━━ Vorliegender Auszug

Wir leben in einem besonderen Zeitalter. Noch nie war die Welt so klein und schnelllebig. Noch nie war der globale Wettbewerb vor allem in der virtuellen Welt so groß wie heute. Das hat dramatische Folgen: Marken- und Produktpiraterie, Plagiate und Raubkopien sind Schlagwörter, die vor allem in der westlichen Welt für viele Unternehmer zu einer Existenzfrage geworden sind.

Wie reagieren, wenn der unbekannte Wettbewerber aus China, Thailand oder Indien das eigene Produkt kopiert und zu einem unschlagbar günstigen Preis auf dem Weltmarkt anbietet? Gibt es überhaupt Chancen, so etwas aufzuhalten? Wie realistisch ist es, dagegen gerichtlich vorzugehen?

Fakt ist zunächst einmal, dass der Raub geistigen Eigentums nicht in jedem Land dieser Erde eine kriminelle Tat ist und als solche gerichtlich verfolgt wird. Wird in solch einem Land ein Produkt kopiert, dann ist es fast unmöglich, dagegen gerichtlich vorzugehen.

━━━━
━━ Das Material

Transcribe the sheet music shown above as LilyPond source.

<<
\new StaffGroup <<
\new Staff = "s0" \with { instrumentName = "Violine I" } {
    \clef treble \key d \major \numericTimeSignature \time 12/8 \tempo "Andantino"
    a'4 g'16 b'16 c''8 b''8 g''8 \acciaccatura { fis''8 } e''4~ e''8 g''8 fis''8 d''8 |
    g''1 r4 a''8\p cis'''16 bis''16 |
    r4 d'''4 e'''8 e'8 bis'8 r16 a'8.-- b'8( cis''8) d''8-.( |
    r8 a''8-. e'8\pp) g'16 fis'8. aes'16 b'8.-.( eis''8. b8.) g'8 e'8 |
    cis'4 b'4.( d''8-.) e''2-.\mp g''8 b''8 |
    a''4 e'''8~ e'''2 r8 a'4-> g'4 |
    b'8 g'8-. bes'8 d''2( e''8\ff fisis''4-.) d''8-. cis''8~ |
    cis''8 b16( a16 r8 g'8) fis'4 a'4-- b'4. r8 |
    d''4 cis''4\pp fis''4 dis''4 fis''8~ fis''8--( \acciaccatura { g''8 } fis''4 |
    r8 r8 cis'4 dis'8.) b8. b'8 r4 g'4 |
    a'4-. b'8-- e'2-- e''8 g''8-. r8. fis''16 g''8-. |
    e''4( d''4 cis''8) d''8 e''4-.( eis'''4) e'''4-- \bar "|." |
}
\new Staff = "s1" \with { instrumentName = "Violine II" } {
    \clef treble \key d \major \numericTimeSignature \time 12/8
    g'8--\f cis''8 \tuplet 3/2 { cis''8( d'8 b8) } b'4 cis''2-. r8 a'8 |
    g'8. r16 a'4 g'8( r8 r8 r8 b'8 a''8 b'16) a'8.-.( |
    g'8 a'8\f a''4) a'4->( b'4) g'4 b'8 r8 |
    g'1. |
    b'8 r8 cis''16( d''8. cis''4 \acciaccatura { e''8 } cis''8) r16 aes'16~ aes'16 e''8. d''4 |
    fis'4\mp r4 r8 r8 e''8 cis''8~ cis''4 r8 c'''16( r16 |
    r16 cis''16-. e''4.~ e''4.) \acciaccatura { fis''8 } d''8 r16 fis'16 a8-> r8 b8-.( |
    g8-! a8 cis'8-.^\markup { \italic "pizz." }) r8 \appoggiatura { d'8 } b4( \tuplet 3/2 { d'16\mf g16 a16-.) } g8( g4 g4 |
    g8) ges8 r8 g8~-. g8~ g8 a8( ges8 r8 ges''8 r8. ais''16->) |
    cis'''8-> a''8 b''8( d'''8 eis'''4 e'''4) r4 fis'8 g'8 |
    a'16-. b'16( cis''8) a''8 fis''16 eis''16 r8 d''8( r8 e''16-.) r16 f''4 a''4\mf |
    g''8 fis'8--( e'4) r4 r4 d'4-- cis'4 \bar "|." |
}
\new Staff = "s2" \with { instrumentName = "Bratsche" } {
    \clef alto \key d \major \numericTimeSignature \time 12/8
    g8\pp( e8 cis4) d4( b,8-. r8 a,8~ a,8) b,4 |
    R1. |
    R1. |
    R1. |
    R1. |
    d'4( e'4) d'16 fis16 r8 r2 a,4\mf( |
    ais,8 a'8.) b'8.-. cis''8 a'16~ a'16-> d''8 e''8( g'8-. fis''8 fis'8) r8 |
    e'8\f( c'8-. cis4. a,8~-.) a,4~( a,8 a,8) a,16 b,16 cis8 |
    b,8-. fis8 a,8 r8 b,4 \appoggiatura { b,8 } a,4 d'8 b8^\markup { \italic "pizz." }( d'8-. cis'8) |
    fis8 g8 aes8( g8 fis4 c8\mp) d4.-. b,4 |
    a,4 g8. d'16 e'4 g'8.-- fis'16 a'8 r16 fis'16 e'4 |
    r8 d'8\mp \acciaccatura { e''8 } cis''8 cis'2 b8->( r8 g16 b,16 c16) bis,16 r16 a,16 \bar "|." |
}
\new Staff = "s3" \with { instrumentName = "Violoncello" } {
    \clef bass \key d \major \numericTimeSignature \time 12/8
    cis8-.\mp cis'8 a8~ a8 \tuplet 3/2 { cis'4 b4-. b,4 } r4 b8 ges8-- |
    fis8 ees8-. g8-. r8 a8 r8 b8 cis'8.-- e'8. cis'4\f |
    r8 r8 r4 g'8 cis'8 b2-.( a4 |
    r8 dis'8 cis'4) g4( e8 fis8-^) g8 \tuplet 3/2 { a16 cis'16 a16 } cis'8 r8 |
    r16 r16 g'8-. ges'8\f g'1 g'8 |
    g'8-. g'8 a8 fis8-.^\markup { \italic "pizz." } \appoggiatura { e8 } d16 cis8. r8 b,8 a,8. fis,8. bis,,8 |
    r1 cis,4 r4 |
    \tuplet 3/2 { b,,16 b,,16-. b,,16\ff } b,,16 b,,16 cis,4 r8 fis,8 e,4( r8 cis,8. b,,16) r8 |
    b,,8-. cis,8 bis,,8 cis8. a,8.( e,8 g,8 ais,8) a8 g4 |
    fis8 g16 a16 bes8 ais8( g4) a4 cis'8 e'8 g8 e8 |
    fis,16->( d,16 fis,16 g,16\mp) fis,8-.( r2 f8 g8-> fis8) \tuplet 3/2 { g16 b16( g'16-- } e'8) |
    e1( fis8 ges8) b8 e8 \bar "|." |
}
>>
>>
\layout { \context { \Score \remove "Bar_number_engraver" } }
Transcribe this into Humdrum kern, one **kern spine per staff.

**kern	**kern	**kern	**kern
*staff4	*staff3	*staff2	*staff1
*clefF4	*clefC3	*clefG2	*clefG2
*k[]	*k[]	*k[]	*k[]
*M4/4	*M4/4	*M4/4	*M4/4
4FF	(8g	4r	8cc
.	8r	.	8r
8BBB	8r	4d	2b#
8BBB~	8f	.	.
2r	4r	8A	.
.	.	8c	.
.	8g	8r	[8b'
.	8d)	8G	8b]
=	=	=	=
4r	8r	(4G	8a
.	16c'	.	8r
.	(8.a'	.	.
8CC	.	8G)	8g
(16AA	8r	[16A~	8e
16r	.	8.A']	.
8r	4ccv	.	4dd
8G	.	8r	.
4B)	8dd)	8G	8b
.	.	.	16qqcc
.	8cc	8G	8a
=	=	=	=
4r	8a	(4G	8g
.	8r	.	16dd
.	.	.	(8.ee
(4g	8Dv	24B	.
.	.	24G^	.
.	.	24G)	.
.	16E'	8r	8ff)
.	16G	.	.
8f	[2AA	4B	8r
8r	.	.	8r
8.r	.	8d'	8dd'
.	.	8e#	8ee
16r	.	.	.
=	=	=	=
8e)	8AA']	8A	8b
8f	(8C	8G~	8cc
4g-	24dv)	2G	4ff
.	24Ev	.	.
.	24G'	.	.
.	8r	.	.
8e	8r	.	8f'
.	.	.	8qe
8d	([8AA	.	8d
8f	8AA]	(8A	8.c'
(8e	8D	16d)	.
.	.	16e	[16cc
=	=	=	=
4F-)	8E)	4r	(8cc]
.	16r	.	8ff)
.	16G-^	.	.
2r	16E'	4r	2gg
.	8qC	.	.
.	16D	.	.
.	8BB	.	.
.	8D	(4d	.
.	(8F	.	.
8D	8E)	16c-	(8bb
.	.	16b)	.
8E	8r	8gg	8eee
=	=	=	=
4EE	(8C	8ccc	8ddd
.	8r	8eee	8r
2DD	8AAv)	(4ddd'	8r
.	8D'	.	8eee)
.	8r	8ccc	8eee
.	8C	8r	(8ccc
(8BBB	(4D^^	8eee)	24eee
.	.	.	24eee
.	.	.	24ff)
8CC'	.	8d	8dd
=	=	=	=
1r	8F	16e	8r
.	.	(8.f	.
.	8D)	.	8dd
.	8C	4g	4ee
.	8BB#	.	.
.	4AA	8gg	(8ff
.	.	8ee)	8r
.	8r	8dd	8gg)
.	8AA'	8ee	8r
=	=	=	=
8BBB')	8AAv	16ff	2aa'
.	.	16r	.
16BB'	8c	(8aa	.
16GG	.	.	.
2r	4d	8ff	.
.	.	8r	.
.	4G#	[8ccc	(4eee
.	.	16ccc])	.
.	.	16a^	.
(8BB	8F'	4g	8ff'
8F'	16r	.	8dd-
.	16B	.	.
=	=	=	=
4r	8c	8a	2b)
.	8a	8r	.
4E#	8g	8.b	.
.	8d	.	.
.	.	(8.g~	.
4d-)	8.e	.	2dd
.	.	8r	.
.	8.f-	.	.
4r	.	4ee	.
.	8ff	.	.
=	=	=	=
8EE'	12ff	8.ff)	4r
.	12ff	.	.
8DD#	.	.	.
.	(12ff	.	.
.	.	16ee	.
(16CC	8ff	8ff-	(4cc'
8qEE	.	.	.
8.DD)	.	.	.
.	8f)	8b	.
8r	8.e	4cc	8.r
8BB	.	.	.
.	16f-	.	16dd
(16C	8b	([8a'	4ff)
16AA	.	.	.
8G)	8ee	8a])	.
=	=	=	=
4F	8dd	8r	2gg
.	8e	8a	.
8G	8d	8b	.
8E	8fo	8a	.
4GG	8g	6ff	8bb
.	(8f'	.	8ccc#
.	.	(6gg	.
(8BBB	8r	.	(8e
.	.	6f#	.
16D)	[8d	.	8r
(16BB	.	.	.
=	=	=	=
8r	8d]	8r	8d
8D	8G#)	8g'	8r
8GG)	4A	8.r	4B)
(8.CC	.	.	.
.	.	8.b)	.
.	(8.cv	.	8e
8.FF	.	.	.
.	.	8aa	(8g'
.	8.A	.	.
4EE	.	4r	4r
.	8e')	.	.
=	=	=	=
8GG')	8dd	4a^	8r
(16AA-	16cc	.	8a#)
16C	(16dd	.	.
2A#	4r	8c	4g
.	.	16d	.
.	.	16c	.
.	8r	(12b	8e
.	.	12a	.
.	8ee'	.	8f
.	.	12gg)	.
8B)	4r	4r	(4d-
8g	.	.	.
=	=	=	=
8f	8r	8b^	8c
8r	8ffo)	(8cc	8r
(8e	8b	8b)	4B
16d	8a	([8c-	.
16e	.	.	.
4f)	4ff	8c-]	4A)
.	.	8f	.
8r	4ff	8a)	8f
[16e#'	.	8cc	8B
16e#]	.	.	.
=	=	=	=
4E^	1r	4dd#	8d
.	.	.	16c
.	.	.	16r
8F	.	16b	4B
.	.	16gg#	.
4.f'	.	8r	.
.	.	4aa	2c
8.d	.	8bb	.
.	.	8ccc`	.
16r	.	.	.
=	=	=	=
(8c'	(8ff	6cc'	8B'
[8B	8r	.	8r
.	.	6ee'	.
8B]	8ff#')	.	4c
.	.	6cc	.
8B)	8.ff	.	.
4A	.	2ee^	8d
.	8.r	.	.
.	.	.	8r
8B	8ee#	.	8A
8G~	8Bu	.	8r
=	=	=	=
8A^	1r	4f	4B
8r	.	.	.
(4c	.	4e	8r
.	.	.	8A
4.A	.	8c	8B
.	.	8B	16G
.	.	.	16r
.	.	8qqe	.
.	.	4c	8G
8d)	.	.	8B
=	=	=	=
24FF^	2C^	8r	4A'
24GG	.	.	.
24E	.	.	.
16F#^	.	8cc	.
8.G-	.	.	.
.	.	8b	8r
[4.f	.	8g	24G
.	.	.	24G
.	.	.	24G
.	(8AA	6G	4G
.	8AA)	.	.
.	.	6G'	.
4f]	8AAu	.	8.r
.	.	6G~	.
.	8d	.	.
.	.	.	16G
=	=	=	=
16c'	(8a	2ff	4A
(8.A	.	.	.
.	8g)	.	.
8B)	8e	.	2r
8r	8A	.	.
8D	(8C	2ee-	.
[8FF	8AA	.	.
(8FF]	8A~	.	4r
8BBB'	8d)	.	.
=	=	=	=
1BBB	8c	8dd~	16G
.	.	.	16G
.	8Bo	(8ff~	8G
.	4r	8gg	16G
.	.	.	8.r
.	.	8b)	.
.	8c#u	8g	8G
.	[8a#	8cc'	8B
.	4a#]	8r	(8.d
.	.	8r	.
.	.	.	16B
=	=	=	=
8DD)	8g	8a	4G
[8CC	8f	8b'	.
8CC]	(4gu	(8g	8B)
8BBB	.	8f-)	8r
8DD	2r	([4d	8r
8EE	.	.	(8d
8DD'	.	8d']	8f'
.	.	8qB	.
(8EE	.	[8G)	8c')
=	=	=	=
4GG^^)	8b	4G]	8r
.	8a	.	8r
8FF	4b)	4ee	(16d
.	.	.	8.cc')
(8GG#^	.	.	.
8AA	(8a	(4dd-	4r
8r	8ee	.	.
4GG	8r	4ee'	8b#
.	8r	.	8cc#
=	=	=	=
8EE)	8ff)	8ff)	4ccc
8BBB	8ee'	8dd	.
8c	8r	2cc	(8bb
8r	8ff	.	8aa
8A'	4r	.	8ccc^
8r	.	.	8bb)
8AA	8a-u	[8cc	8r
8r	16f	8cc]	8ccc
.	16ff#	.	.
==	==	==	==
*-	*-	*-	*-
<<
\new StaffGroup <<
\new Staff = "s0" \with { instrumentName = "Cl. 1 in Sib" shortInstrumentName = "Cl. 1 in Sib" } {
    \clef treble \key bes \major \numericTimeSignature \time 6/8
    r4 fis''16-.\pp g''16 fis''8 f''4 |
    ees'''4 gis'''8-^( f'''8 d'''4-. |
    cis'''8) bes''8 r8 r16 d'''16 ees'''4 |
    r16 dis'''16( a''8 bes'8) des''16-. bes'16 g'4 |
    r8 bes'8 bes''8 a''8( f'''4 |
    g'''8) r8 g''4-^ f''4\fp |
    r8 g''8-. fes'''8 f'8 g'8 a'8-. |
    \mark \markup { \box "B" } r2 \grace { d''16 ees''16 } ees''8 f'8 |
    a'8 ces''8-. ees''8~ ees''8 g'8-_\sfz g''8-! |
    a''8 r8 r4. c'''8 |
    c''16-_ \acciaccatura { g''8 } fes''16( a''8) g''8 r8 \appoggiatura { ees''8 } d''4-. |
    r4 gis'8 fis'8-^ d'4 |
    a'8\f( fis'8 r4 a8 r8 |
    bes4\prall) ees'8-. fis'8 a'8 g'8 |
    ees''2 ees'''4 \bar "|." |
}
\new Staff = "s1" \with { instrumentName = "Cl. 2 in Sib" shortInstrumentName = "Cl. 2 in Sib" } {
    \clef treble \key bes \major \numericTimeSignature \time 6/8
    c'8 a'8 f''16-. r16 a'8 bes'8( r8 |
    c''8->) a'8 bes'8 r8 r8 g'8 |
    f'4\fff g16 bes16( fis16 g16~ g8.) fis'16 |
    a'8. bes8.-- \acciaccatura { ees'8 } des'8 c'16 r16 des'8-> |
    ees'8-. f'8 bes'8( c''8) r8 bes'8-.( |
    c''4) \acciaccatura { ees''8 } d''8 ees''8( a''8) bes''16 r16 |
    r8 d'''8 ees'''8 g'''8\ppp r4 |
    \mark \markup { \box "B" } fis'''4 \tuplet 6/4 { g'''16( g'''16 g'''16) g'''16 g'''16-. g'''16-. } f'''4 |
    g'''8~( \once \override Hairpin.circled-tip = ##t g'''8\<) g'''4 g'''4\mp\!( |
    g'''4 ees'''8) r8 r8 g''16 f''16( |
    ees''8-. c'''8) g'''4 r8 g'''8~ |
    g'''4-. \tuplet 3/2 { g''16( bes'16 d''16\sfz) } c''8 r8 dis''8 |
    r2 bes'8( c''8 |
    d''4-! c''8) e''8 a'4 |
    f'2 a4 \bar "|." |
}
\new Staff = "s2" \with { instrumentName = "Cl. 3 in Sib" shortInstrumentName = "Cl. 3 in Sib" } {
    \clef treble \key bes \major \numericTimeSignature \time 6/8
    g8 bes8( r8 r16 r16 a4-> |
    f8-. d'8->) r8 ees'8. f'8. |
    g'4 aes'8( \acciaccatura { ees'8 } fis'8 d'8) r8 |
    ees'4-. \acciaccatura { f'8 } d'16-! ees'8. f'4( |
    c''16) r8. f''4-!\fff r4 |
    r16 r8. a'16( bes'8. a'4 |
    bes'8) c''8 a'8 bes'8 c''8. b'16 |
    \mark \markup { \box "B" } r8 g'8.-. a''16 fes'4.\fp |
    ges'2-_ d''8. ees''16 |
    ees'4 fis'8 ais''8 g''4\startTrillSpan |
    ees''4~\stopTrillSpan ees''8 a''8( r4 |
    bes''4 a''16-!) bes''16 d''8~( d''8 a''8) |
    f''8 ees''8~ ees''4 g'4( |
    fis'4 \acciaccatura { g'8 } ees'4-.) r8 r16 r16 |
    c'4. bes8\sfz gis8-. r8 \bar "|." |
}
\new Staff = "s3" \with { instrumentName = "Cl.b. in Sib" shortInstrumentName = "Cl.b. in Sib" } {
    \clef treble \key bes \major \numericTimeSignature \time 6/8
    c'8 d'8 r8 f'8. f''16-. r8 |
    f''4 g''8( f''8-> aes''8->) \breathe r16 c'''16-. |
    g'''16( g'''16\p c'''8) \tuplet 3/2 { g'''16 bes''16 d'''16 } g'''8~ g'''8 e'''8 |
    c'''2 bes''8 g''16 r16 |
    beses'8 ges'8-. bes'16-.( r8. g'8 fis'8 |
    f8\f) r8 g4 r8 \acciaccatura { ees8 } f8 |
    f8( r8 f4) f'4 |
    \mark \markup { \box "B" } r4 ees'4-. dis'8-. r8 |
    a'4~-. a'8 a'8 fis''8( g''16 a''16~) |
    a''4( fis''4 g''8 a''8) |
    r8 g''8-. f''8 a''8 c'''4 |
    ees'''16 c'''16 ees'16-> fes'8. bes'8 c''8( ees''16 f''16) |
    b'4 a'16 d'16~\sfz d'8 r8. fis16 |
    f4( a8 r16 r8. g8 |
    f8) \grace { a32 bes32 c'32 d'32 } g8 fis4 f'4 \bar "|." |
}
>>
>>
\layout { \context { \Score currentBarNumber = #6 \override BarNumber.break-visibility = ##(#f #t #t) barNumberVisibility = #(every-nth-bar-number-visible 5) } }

━━━━

▶ Arbeitsauftrag A
Warum ist es laut dem Text über Produktpiraterie in manchen Ländern fast unmöglich, gegen ein kopiertes Produkt gerichtlich vorzugehen? Antworte in ein bis drei Sätzen.
▶ Arbeitsauftrag B
Schreibe den Text über Produktpiraterie im Anschluss an seinen letzten Satz weiter.

▶ Antwort A
Der Raub geistigen Eigentums ist nicht in jedem Land eine kriminelle Tat und wird dort auch nicht gerichtlich verfolgt. Wird ein Produkt in einem solchen Land kopiert, ist ein gerichtliches Vorgehen dagegen fast unmöglich.

▶ Antwort B
Jeder, der ein spezielles Produkt herstellt, sollte bestrebt sein, mindestens zwei Voraussetzungen zu schaffen, um ein Kopieren zu verhindern:

1. Das Produkt so speziell herstellen, dass eine Kopie extrem extrem teuer und aufwendig wird.
2. Das Herstellungsverfahren so verfeinern, dass es ohne spezielle Kenntnisse nicht nachahmbar ist.
3. Das Produkt möglichst patentieren lassen.

Sind diese Voraussetzungen gegeben, ist es für den kriminellen Kopierer zumindest um einiges schwerer, unter falschem Brand zu kopieren.